Had a weird spiritual excursion during the day today – just while sitting at my desk at work. I’ve been in a moving haze most of the afternoon. It’s hard to explain.
To backtrack, I’ve been doing everything I can to use up my physical energy and maximise the feeling of power. The energy never ends, of course – I feel like I could fly. I try to wear myself out, and the more I move, the more I want to move. It’s like learning to be inside my body for the first time. Last night I made it a project to stay up late and clean the whole flat for over 2 hours, but that was easy. This morning I realised I had enough time to swim for an hour if I wanted to (instead of the usual half-hour) – I did that and could probably quite happily go for a run tonight. I am sleeping relatively short but deep hours. I feel amazing. The way I look at myself has changed profoundly.

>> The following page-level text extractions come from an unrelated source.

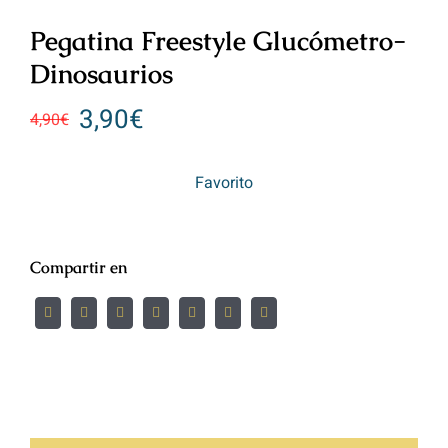
Pegatina Freestyle Glucómetro-
Dinosaurios
3,90
€
4,90
€
Favorito
Compartir en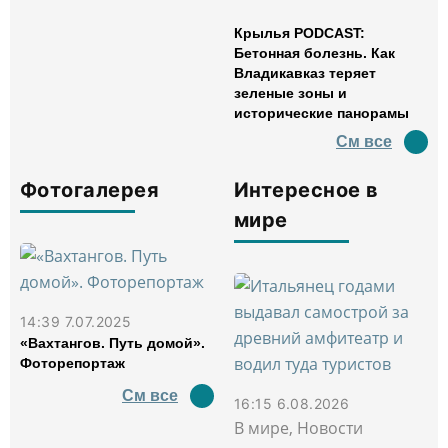
Крылья PODCAST:
Бетонная болезнь. Как
Владикавказ теряет
зеленые зоны и
исторические панорамы
См все
Фотогалерея
Интересное в
мире
14:39 7.07.2025
«Вахтангов. Путь домой».
Фоторепортаж
См все
16:15 6.08.2026
В мире, Новости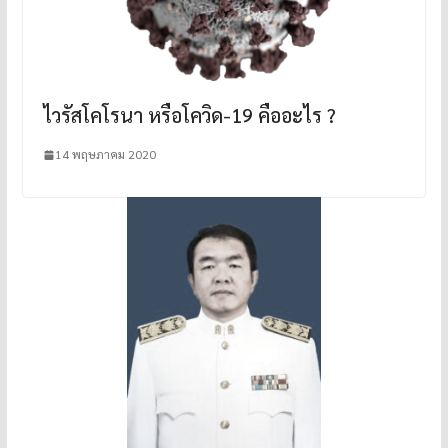
ไวรัสโคโรนา หรือโควิด-19 คืออะไร ?
14 พฤษภาคม 2020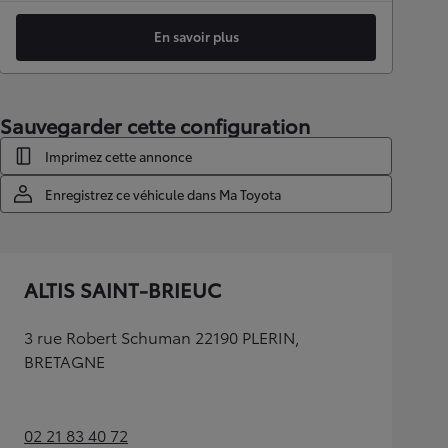
En savoir plus
Sauvegarder cette configuration
Imprimez cette annonce
Enregistrez ce véhicule dans Ma Toyota
ALTIS SAINT-BRIEUC
3 rue Robert Schuman 22190 PLERIN,
BRETAGNE
02 21 83 40 72
(Opens in new tab)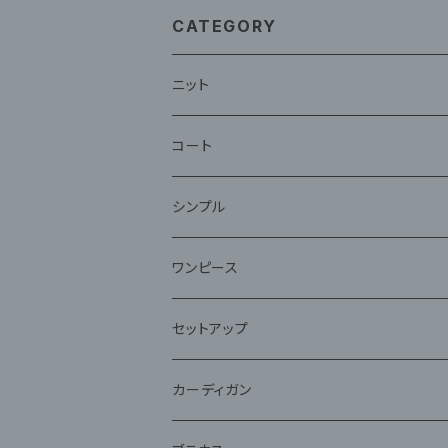
CATEGORY
ニット
コート
ファー
シンプル
ワンピース
セットアップ
ジャケット
カーディガン
アンサンブル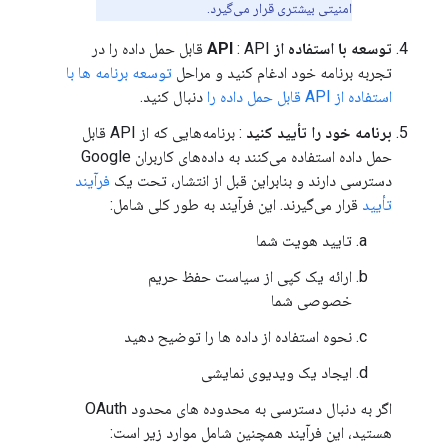
امنیتی بیشتری قرار می‌گیرد.
توسعه با استفاده از API
: API قابل حمل داده را در
تجربه برنامه خود ادغام کنید و مراحل
توسعه برنامه ها با
استفاده از API قابل حمل داده را
دنبال کنید.
برنامه خود را تأیید کنید
: برنامه‌هایی که از API قابل
حمل داده استفاده می‌کنند به داده‌های کاربران Google
دسترسی دارند و بنابراین قبل از انتشار، تحت یک
فرآیند
تأیید
قرار می‌گیرند. این فرآیند به طور کلی شامل:
تایید هویت شما
ارائه یک کپی از سیاست حفظ حریم
خصوصی شما
نحوه استفاده از داده ها را توضیح دهید
ایجاد یک ویدیوی نمایشی
اگر به دنبال دسترسی به محدوده های محدود OAuth
هستید، این فرآیند همچنین شامل موارد زیر است: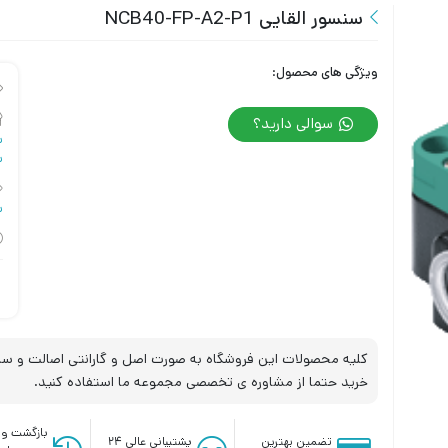
سنسور القایی NCB40-FP-A2-P1
ویژگی های محصول:
سوالی دارید؟
سن
س
س
کلیه محصولات این فروشگاه به صورت اصل و گارانتی اصالت و سلا
خرید حتما از مشاوره ی تخصصی مجموعه ما استفاده کنید.
بازگشت وج
تضمین بهترین
پشتیبانی عالی ۲۴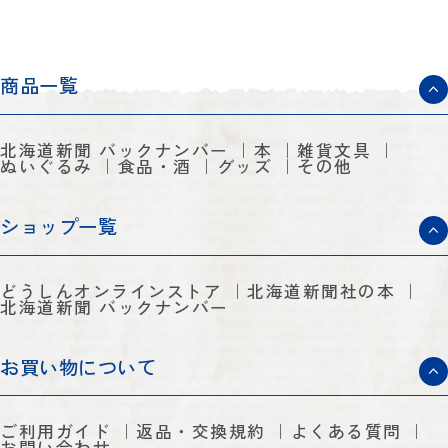
商品一覧
北海道新聞 バックナンバー
本
雑貨文具
ぬいぐるみ
食品・酒
グッズ
その他
ショップ一覧
どうしんオンラインストア
北海道新聞社の本
北海道新聞 バックナンバー
お買い物について
ご利用ガイド
返品・交換規約
よくある質問
お問い合わせ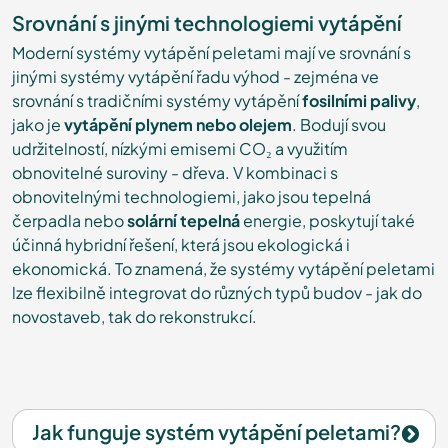
Srovnání s jinými technologiemi vytápění
Moderní systémy vytápění peletami mají ve srovnání s
jinými systémy vytápění řadu výhod - zejména ve
srovnání s tradičními systémy vytápění
fosilními palivy
,
jako je
vytápění plynem nebo olejem
. Bodují svou
udržitelností, nízkými emisemi CO₂ a využitím
obnovitelné suroviny - dřeva. V kombinaci s
obnovitelnými technologiemi, jako jsou tepelná
čerpadla nebo
solární tepelná
energie, poskytují také
účinná hybridní řešení, která jsou ekologická i
ekonomická. To znamená, že systémy vytápění peletami
lze flexibilně integrovat do různých typů budov - jak do
novostaveb, tak do rekonstrukcí.
Jak funguje systém vytápění peletami?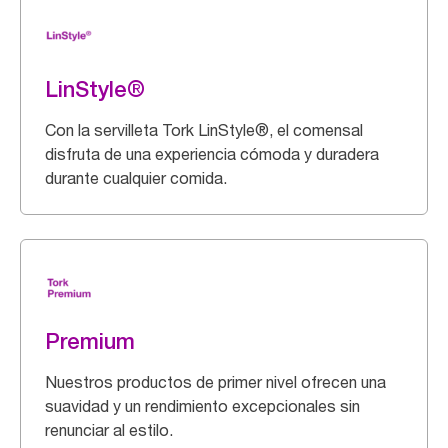
LinStyle®
Con la servilleta Tork LinStyle®, el comensal
disfruta de una experiencia cómoda y duradera
durante cualquier comida.
Premium
Nuestros productos de primer nivel ofrecen una
suavidad y un rendimiento excepcionales sin
renunciar al estilo.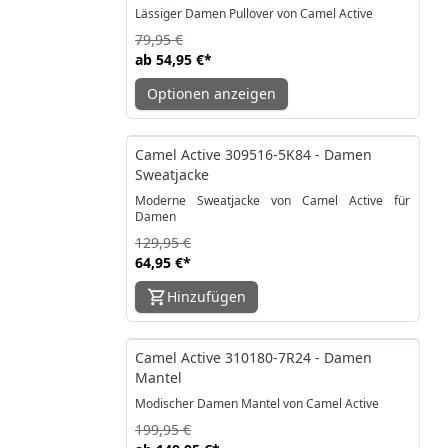
Lässiger Damen Pullover von Camel Active
79,95 €
ab
54,95 €
*
Optionen anzeigen
-50%
Camel Active 309516-5K84 - Damen
Sweatjacke
Moderne Sweatjacke von Camel Active für
Damen
129,95 €
64,95 €
*
Hinzufügen
-25%
Camel Active 310180-7R24 - Damen
Mantel
Modischer Damen Mantel von Camel Active
199,95 €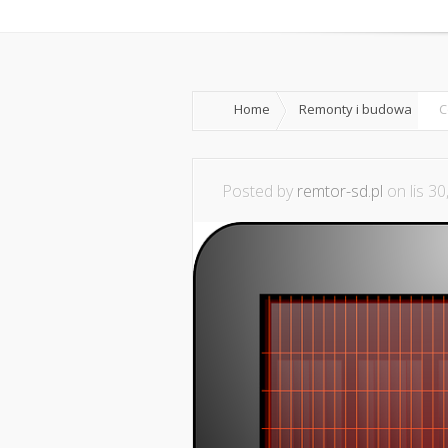
Home
Remonty i budowa
C
Posted by
remtor-sd.pl
on lis 30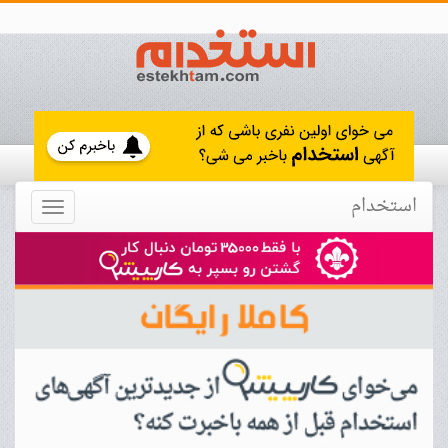
استخدام
Toggle
navigation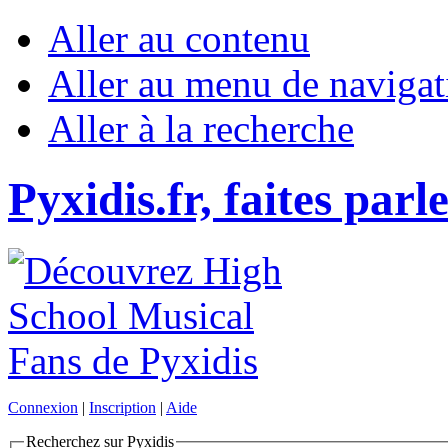
Aller au contenu
Aller au menu de navigat
Aller à la recherche
Pyxidis.fr, faites parl
Connexion
|
Inscription
|
Aide
Recherchez sur Pyxidis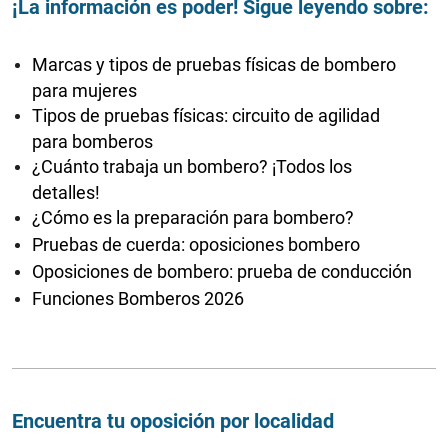
¡La información es poder! Sigue leyendo sobre:
Marcas y tipos de pruebas físicas de bombero
para mujeres
Tipos de pruebas físicas: circuito de agilidad
para bomberos
¿Cuánto trabaja un bombero? ¡Todos los
detalles!
¿Cómo es la preparación para bombero?
Pruebas de cuerda: oposiciones bombero
Oposiciones de bombero: prueba de conducción
Funciones Bomberos 2026
Encuentra tu oposición por localidad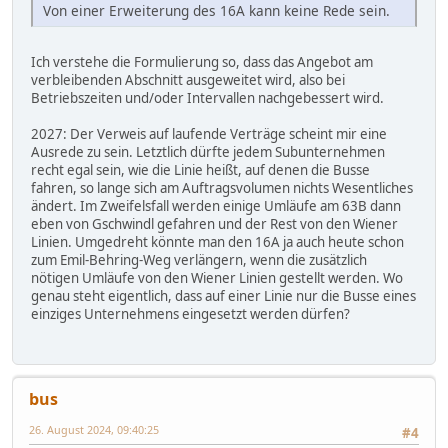
Von einer Erweiterung des 16A kann keine Rede sein.
Ich verstehe die Formulierung so, dass das Angebot am
verbleibenden Abschnitt ausgeweitet wird, also bei
Betriebszeiten und/oder Intervallen nachgebessert wird.
2027: Der Verweis auf laufende Verträge scheint mir eine
Ausrede zu sein. Letztlich dürfte jedem Subunternehmen
recht egal sein, wie die Linie heißt, auf denen die Busse
fahren, so lange sich am Auftragsvolumen nichts Wesentliches
ändert. Im Zweifelsfall werden einige Umläufe am 63B dann
eben von Gschwindl gefahren und der Rest von den Wiener
Linien. Umgedreht könnte man den 16A ja auch heute schon
zum Emil-Behring-Weg verlängern, wenn die zusätzlich
nötigen Umläufe von den Wiener Linien gestellt werden. Wo
genau steht eigentlich, dass auf einer Linie nur die Busse eines
einziges Unternehmens eingesetzt werden dürfen?
bus
26. August 2024, 09:40:25
#4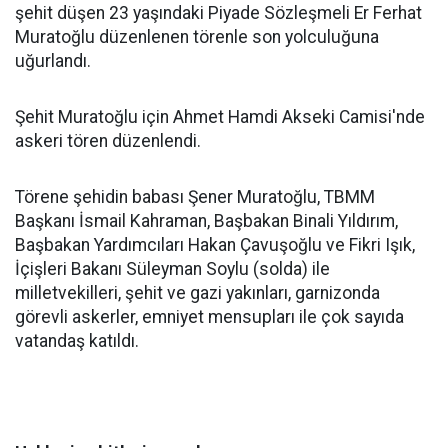
şehit düşen 23 yaşındaki Piyade Sözleşmeli Er Ferhat
Muratoğlu düzenlenen törenle son yolculuğuna
uğurlandı.
Şehit Muratoğlu için Ahmet Hamdi Akseki Camisi'nde
askeri tören düzenlendi.
Törene şehidin babası Şener Muratoğlu, TBMM
Başkanı İsmail Kahraman, Başbakan Binali Yıldırım,
Başbakan Yardımcıları Hakan Çavuşoğlu ve Fikri Işık,
İçişleri Bakanı Süleyman Soylu (solda) ile
milletvekilleri, şehit ve gazi yakınları, garnizonda
görevli askerler, emniyet mensupları ile çok sayıda
vatandaş katıldı.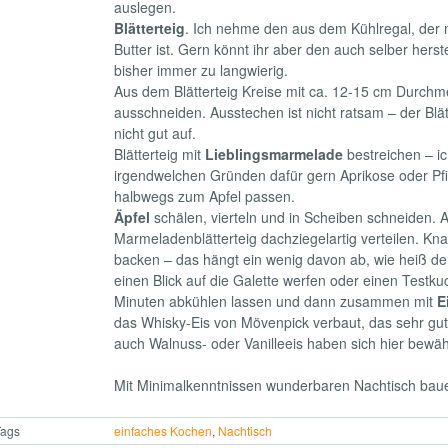
auslegen.
Blätterteig
. Ich nehme den aus dem Kühlregal, der m
Butter ist. Gern könnt ihr aber den auch selber herst
bisher immer zu langwierig.
Aus dem Blätterteig Kreise mit ca. 12-15 cm Durchm
ausschneiden. Ausstechen ist nicht ratsam – der Blät
nicht gut auf.
Blätterteig mit
Lieblingsmarmelade
bestreichen – i
irgendwelchen Gründen dafür gern Aprikose oder Pfir
halbwegs zum Apfel passen.
Äpfel
schälen, vierteln und in Scheiben schneiden. 
Marmeladenblätterteig dachziegelartig verteilen. Kn
backen – das hängt ein wenig davon ab, wie heiß de
einen Blick auf die Galette werfen oder einen Testk
Minuten abkühlen lassen und dann zusammen mit
E
das Whisky-Eis von Mövenpick verbaut, das sehr gut
auch Walnuss- oder Vanilleeis haben sich hier bewäh
Mit Minimalkenntnissen wunderbaren Nachtisch bau
Tags
einfaches Kochen
,
Nachtisch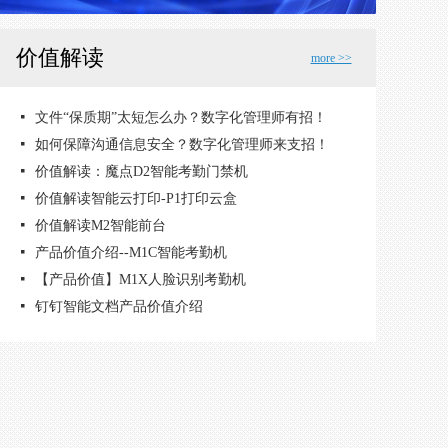
价值解读
more >>
넷
넷
넷
넷
넷
넷
넷
넷
넷
넷
넷
钉钉一站式企业迁移解决方案
【价值解读】外勤签到，记录每一分努力
【价值解读】日报周报，工作信息轻松沉淀
【价值解读】让邮件像聊天一样简单
【价值解读】文档共享与协同，安全便捷
企业广场 - 和4300万企业谈生意
价值解读——开放平台
价值解读---【外部联系人】
价值解读 - 企业办公支付
价值解读 - 钉钉智能审批
价值解读【企业主页】 - 价值解读，自带流量移动官网
넷
文件“保质期”太短怎么办？数字化管理师有招！
넷
如何保障沟通信息安全？数字化管理师来支招！
넷
价值解读：魔点D2智能考勤门禁机
넷
价值解读智能云打印-P1打印云盒
넷
价值解读M2智能前台
넷
产品价值介绍--M1C智能考勤机
넷
【产品价值】M1X人脸识别考勤机
넷
钉钉智能文档产品价值介绍
넷
智能名片的一小步，人脉数字化的一大步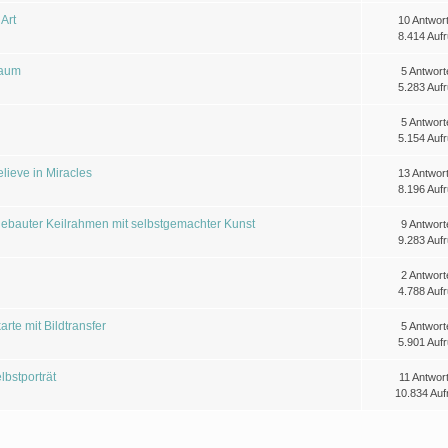
Art
10 Antwor
8.414 Aufr
Baum
5 Antwort
5.283 Aufr
5 Antwort
5.154 Aufr
lieve in Miracles
13 Antwor
8.196 Aufr
ebauter Keilrahmen mit selbstgemachter Kunst
9 Antwort
9.283 Aufr
2 Antwort
4.788 Aufr
te mit Bildtransfer
5 Antwort
5.901 Aufr
bstporträt
11 Antwor
10.834 Auf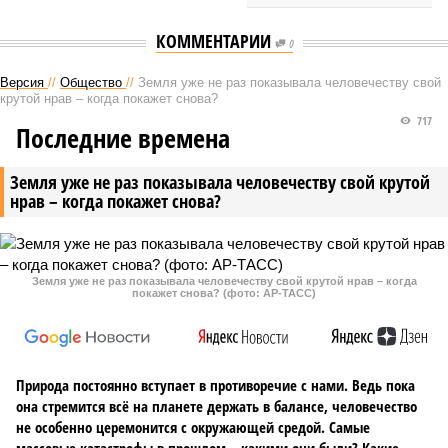
КОММЕНТАРИИ
0
Версия
//
Общество
//
Земля уже не раз показывала человечеству свой
крутой нрав – когда покажет снова?
717
Последние времена
Земля уже не раз показывала человечеству свой крутой
нрав – когда покажет снова?
Земля уже не раз показывала человечеству свой крутой нрав – когда
покажет снова? (фото: АР-ТАСС)
Природа постоянно вступает в противоречие с нами. Ведь пока
она стремится всё на планете держать в балансе, человечество
не особенно церемонится с окружающей средой. Самые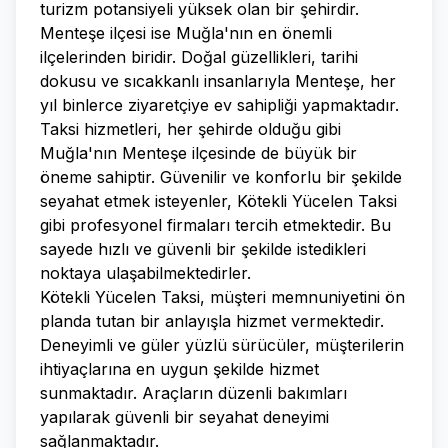
turizm potansiyeli yüksek olan bir şehirdir.
Menteşe ilçesi ise Muğla'nın en önemli
ilçelerinden biridir. Doğal güzellikleri, tarihi
dokusu ve sıcakkanlı insanlarıyla Menteşe, her
yıl binlerce ziyaretçiye ev sahipliği yapmaktadır.
Taksi hizmetleri, her şehirde olduğu gibi
Muğla'nın Menteşe ilçesinde de büyük bir
öneme sahiptir. Güvenilir ve konforlu bir şekilde
seyahat etmek isteyenler, Kötekli Yücelen Taksi
gibi profesyonel firmaları tercih etmektedir. Bu
sayede hızlı ve güvenli bir şekilde istedikleri
noktaya ulaşabilmektedirler.
Kötekli Yücelen Taksi, müşteri memnuniyetini ön
planda tutan bir anlayışla hizmet vermektedir.
Deneyimli ve güler yüzlü sürücüler, müşterilerin
ihtiyaçlarına en uygun şekilde hizmet
sunmaktadır. Araçların düzenli bakımları
yapılarak güvenli bir seyahat deneyimi
sağlanmaktadır.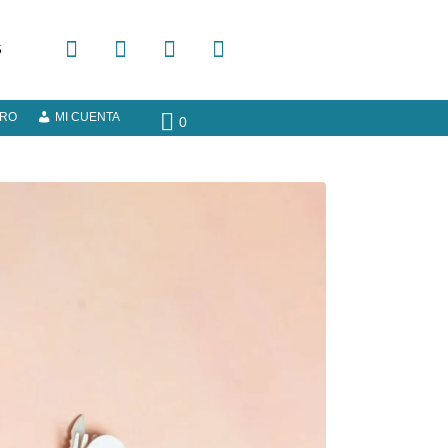
S
ERO
MI CUENTA
0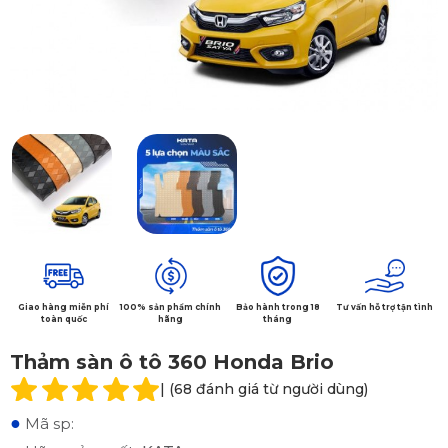
Giao hàng miễn phí
100% sản phẩm chính
Bảo hành trong 18
Tư vấn hỗ trợ tận tình
toàn quốc
hãng
tháng
Thảm sàn ô tô 360 Honda Brio
| (68 đánh giá từ người dùng)
●
Mã sp: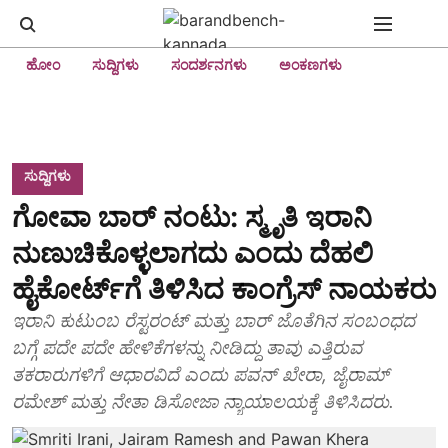
ಹೋಂ
ಸುದ್ದಿಗಳು
ಸಂದರ್ಶನಗಳು
ಅಂಕಣಗಳು
ಸುದ್ದಿಗಳು
ಗೋವಾ ಬಾರ್ ನಂಟು: ಸ್ಮೃತಿ ಇರಾನಿ
ನುಣುಚಿಕೊಳ್ಳಲಾಗದು ಎಂದು ದೆಹಲಿ
ಹೈಕೋರ್ಟ್‌ಗೆ ತಿಳಿಸಿದ ಕಾಂಗ್ರೆಸ್ ನಾಯಕರು
ಇರಾನಿ ಕುಟುಂಬ ರೆಸ್ಟರಂಟ್ ಮತ್ತು ಬಾರ್‌ ಜೊತೆಗಿನ ಸಂಬಂಧದ
ಬಗ್ಗೆ ಪದೇ ಪದೇ ಹೇಳಿಕೆಗಳನ್ನು ನೀಡಿದ್ದು ತಾವು ಎತ್ತಿರುವ
ತಕರಾರುಗಳಿಗೆ ಆಧಾರವಿದೆ ಎಂದು ಪವನ್ ಖೇರಾ, ಜೈರಾಮ್
ರಮೇಶ್ ಮತ್ತು ನೇತಾ ಡಿಸೋಜಾ ನ್ಯಾಯಾಲಯಕ್ಕೆ ತಿಳಿಸಿದರು.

And I think that brings me to where I have been wandering today in my mind. These changes in the way I see myself. I get the feeling that the reason I can’t grasp a full idea of who I am is because I can’t imagine the full extent of who I might be. It could be much wilder and more unique than I have a frame of reference for at the moment. That’s OK. I am where I am with it. I am learning. I am going to sit with it openly until I get some clarity. I am going to accept guidance wherever I can find it. And I am going to dig for the courage to allow it to change my lifestyle however it needs to.